Bugenhagen, Robert D. (1990). Experiential constructions in Mangap-Mbula. Australian Journal of Linguistics, 10(2), 183-215. DOI: 10.1080/07268609008599441

A variety of constructions used to express experiential notions in the Austronesian language Mangap-Mbula are examined and their meanings explicated. By an “experiential situation” is meant a situation in which something “happens” to an animate entity – someone or something who is able to know that something is happening. Furthermore, the animate entity does not affect or produce any other entity, including himself/herself.
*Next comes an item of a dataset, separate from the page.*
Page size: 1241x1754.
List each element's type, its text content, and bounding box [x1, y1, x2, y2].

Experiential situations are encoded in Mangap-Mbula by six overall construction types:

  1. uninflected experiential verbs with coreferential Experiencer Subjects and Objects
    This subclass contains just five items, two of which are explicated: menmeen ‘happy (about)’ and kaipa ‘selfishly rejoice (over)’.
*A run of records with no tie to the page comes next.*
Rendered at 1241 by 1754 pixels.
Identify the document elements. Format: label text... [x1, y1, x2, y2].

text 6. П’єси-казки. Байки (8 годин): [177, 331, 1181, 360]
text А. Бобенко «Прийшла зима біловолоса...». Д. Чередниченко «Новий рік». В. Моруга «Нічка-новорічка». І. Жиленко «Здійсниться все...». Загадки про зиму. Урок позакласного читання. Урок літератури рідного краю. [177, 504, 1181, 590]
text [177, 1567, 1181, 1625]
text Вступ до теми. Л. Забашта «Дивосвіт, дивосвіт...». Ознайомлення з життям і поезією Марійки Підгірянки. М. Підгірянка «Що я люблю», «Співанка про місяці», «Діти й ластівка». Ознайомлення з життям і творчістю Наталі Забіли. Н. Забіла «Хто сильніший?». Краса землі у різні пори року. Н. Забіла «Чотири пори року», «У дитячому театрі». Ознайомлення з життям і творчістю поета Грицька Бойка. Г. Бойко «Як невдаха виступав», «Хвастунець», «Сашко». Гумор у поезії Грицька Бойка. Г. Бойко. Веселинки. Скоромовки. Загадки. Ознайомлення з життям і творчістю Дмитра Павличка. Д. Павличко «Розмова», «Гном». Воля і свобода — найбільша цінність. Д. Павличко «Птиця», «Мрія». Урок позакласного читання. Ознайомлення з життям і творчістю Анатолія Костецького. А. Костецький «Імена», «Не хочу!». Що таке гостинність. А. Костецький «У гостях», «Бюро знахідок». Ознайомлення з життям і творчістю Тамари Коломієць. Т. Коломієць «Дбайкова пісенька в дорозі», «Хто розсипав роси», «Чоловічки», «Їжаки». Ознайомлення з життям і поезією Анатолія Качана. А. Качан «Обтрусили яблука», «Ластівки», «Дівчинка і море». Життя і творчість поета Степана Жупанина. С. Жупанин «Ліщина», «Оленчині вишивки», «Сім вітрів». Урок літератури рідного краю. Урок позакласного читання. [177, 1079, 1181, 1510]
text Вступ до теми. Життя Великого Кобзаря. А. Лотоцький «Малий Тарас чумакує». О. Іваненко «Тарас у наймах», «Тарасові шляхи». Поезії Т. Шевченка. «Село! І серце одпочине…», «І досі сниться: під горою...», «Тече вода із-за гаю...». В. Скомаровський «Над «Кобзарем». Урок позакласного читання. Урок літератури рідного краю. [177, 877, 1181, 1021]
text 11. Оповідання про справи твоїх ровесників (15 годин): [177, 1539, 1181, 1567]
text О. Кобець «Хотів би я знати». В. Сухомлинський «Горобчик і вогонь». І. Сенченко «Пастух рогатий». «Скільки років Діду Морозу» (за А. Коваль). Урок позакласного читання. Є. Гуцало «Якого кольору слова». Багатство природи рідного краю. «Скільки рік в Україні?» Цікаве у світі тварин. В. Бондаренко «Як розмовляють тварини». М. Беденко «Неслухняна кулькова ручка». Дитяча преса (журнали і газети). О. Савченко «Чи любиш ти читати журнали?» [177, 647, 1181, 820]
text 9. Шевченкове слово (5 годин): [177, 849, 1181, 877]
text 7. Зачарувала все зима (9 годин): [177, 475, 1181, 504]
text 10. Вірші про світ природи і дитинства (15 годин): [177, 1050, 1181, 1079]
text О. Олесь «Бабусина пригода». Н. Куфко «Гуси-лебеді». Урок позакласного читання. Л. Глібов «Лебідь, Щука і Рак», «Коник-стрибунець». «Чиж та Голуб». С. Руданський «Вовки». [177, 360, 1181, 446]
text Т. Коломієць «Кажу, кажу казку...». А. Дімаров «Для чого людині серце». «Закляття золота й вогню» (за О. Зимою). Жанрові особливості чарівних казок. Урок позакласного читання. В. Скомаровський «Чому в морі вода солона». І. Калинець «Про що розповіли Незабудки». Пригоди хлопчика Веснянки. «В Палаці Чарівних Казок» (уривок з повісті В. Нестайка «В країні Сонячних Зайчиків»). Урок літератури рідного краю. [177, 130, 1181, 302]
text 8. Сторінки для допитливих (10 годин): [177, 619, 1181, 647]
    Since there are only a few verbs in the language which encode experiential notions, a number of other constructions are employed as well. They include:
  2. inflected experiential verbs with experiencer subjects
    This subclass includes verbs of knowledge; verbs of perception, including –re ‘see, look’ and –leŋ ‘hear, listen’; verbs encoding semi-controllable physical states; the verb –mbot ‘stay, be at, be alive’; verbs encoding emotional responses, including –morsop ‘be startled’, –murur ‘be surprised’, and –twer ‘worried about, longing for’); verbs encoding uncontrolled physical states; the verb –moto ‘fear’; the verb –mbel ‘be in trouble’
  3. inflected experiential verbs with experiencer objects
  4. a construction involving the verb –kam, a polysemous form which can be variously glossed as ‘do, cause, receive, get’
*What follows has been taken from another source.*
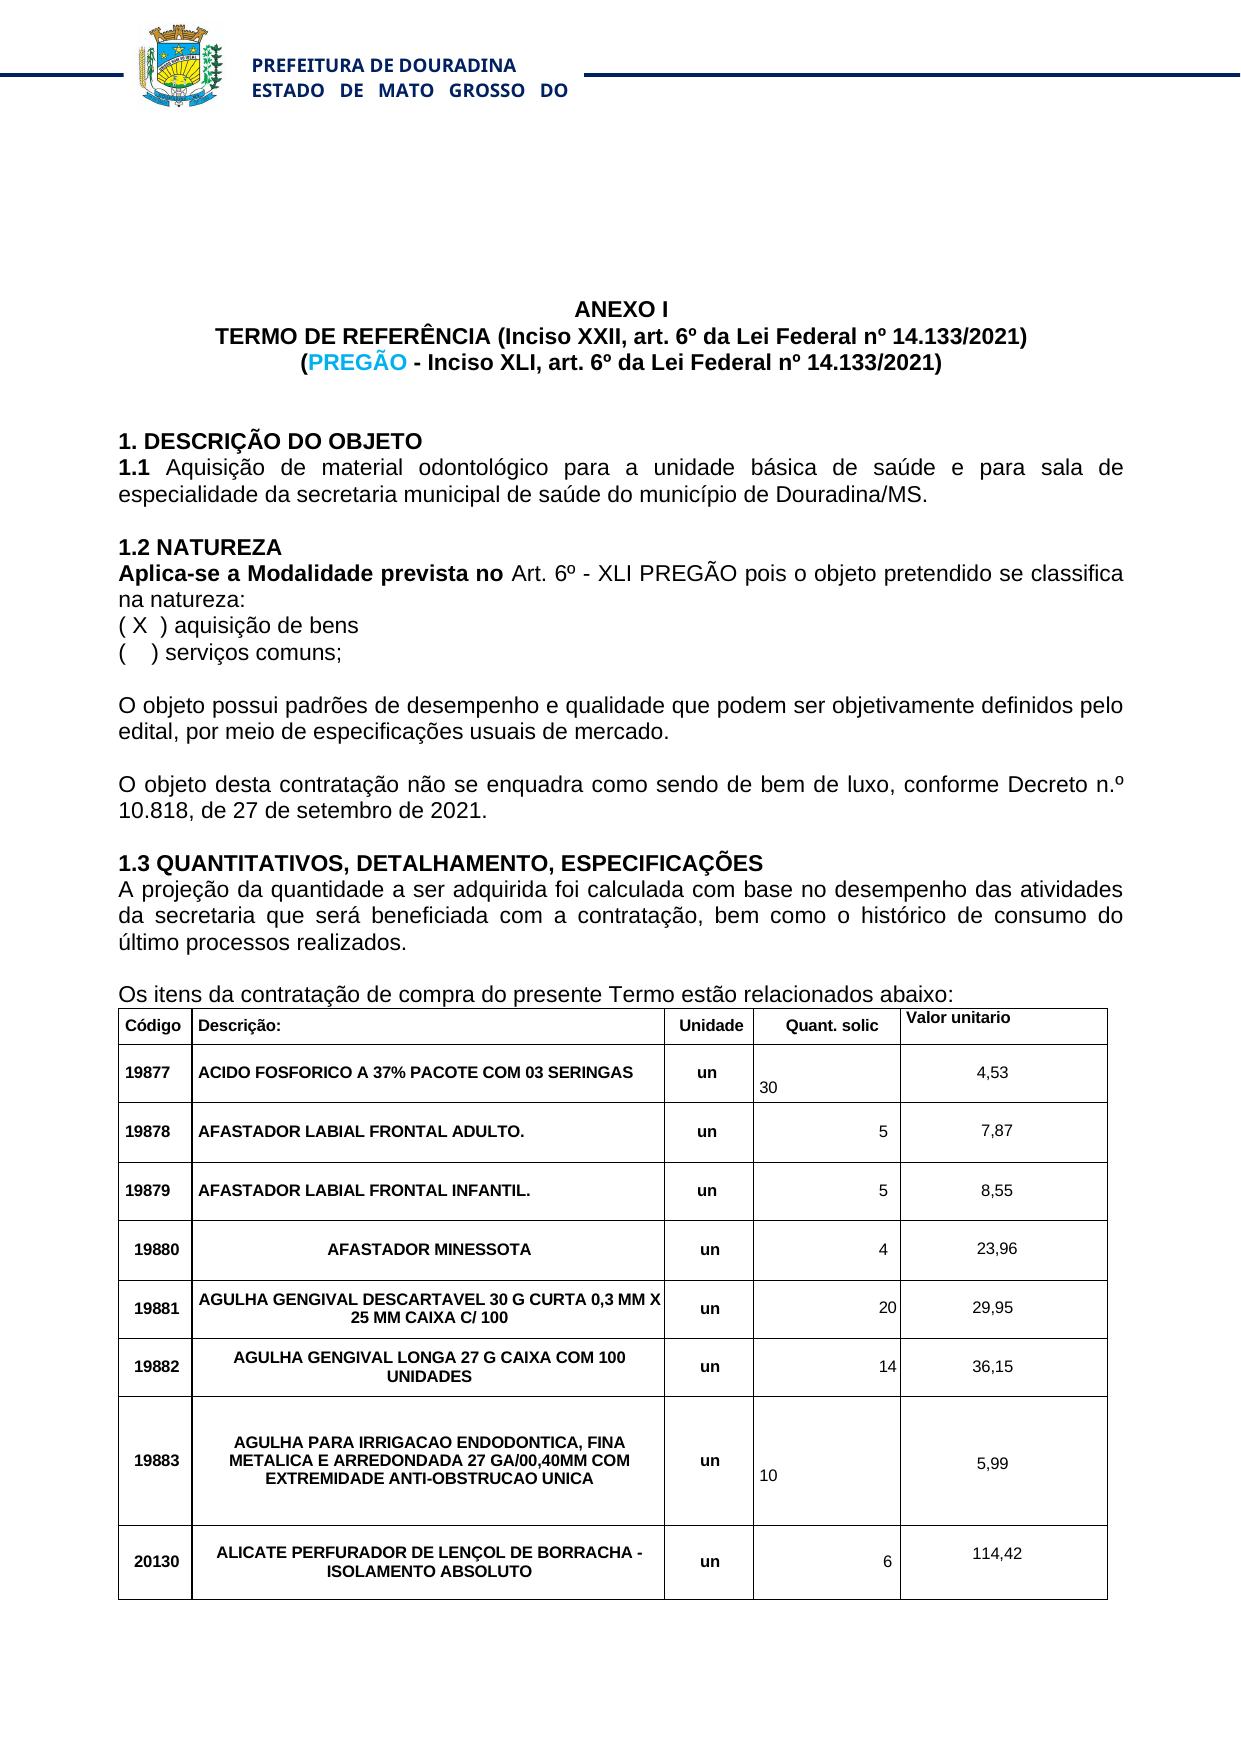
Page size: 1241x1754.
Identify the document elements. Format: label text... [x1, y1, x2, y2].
  5. a construction in which the forms le– and ka– are added immediately following the verb
  6. body image expressions
    More important than all of the above, however, are body image constructions, in which a body part plus a verb function together as a kind of composite predicate.

The final section of the paper is a study of the different encodings of the notion of ‘fear’.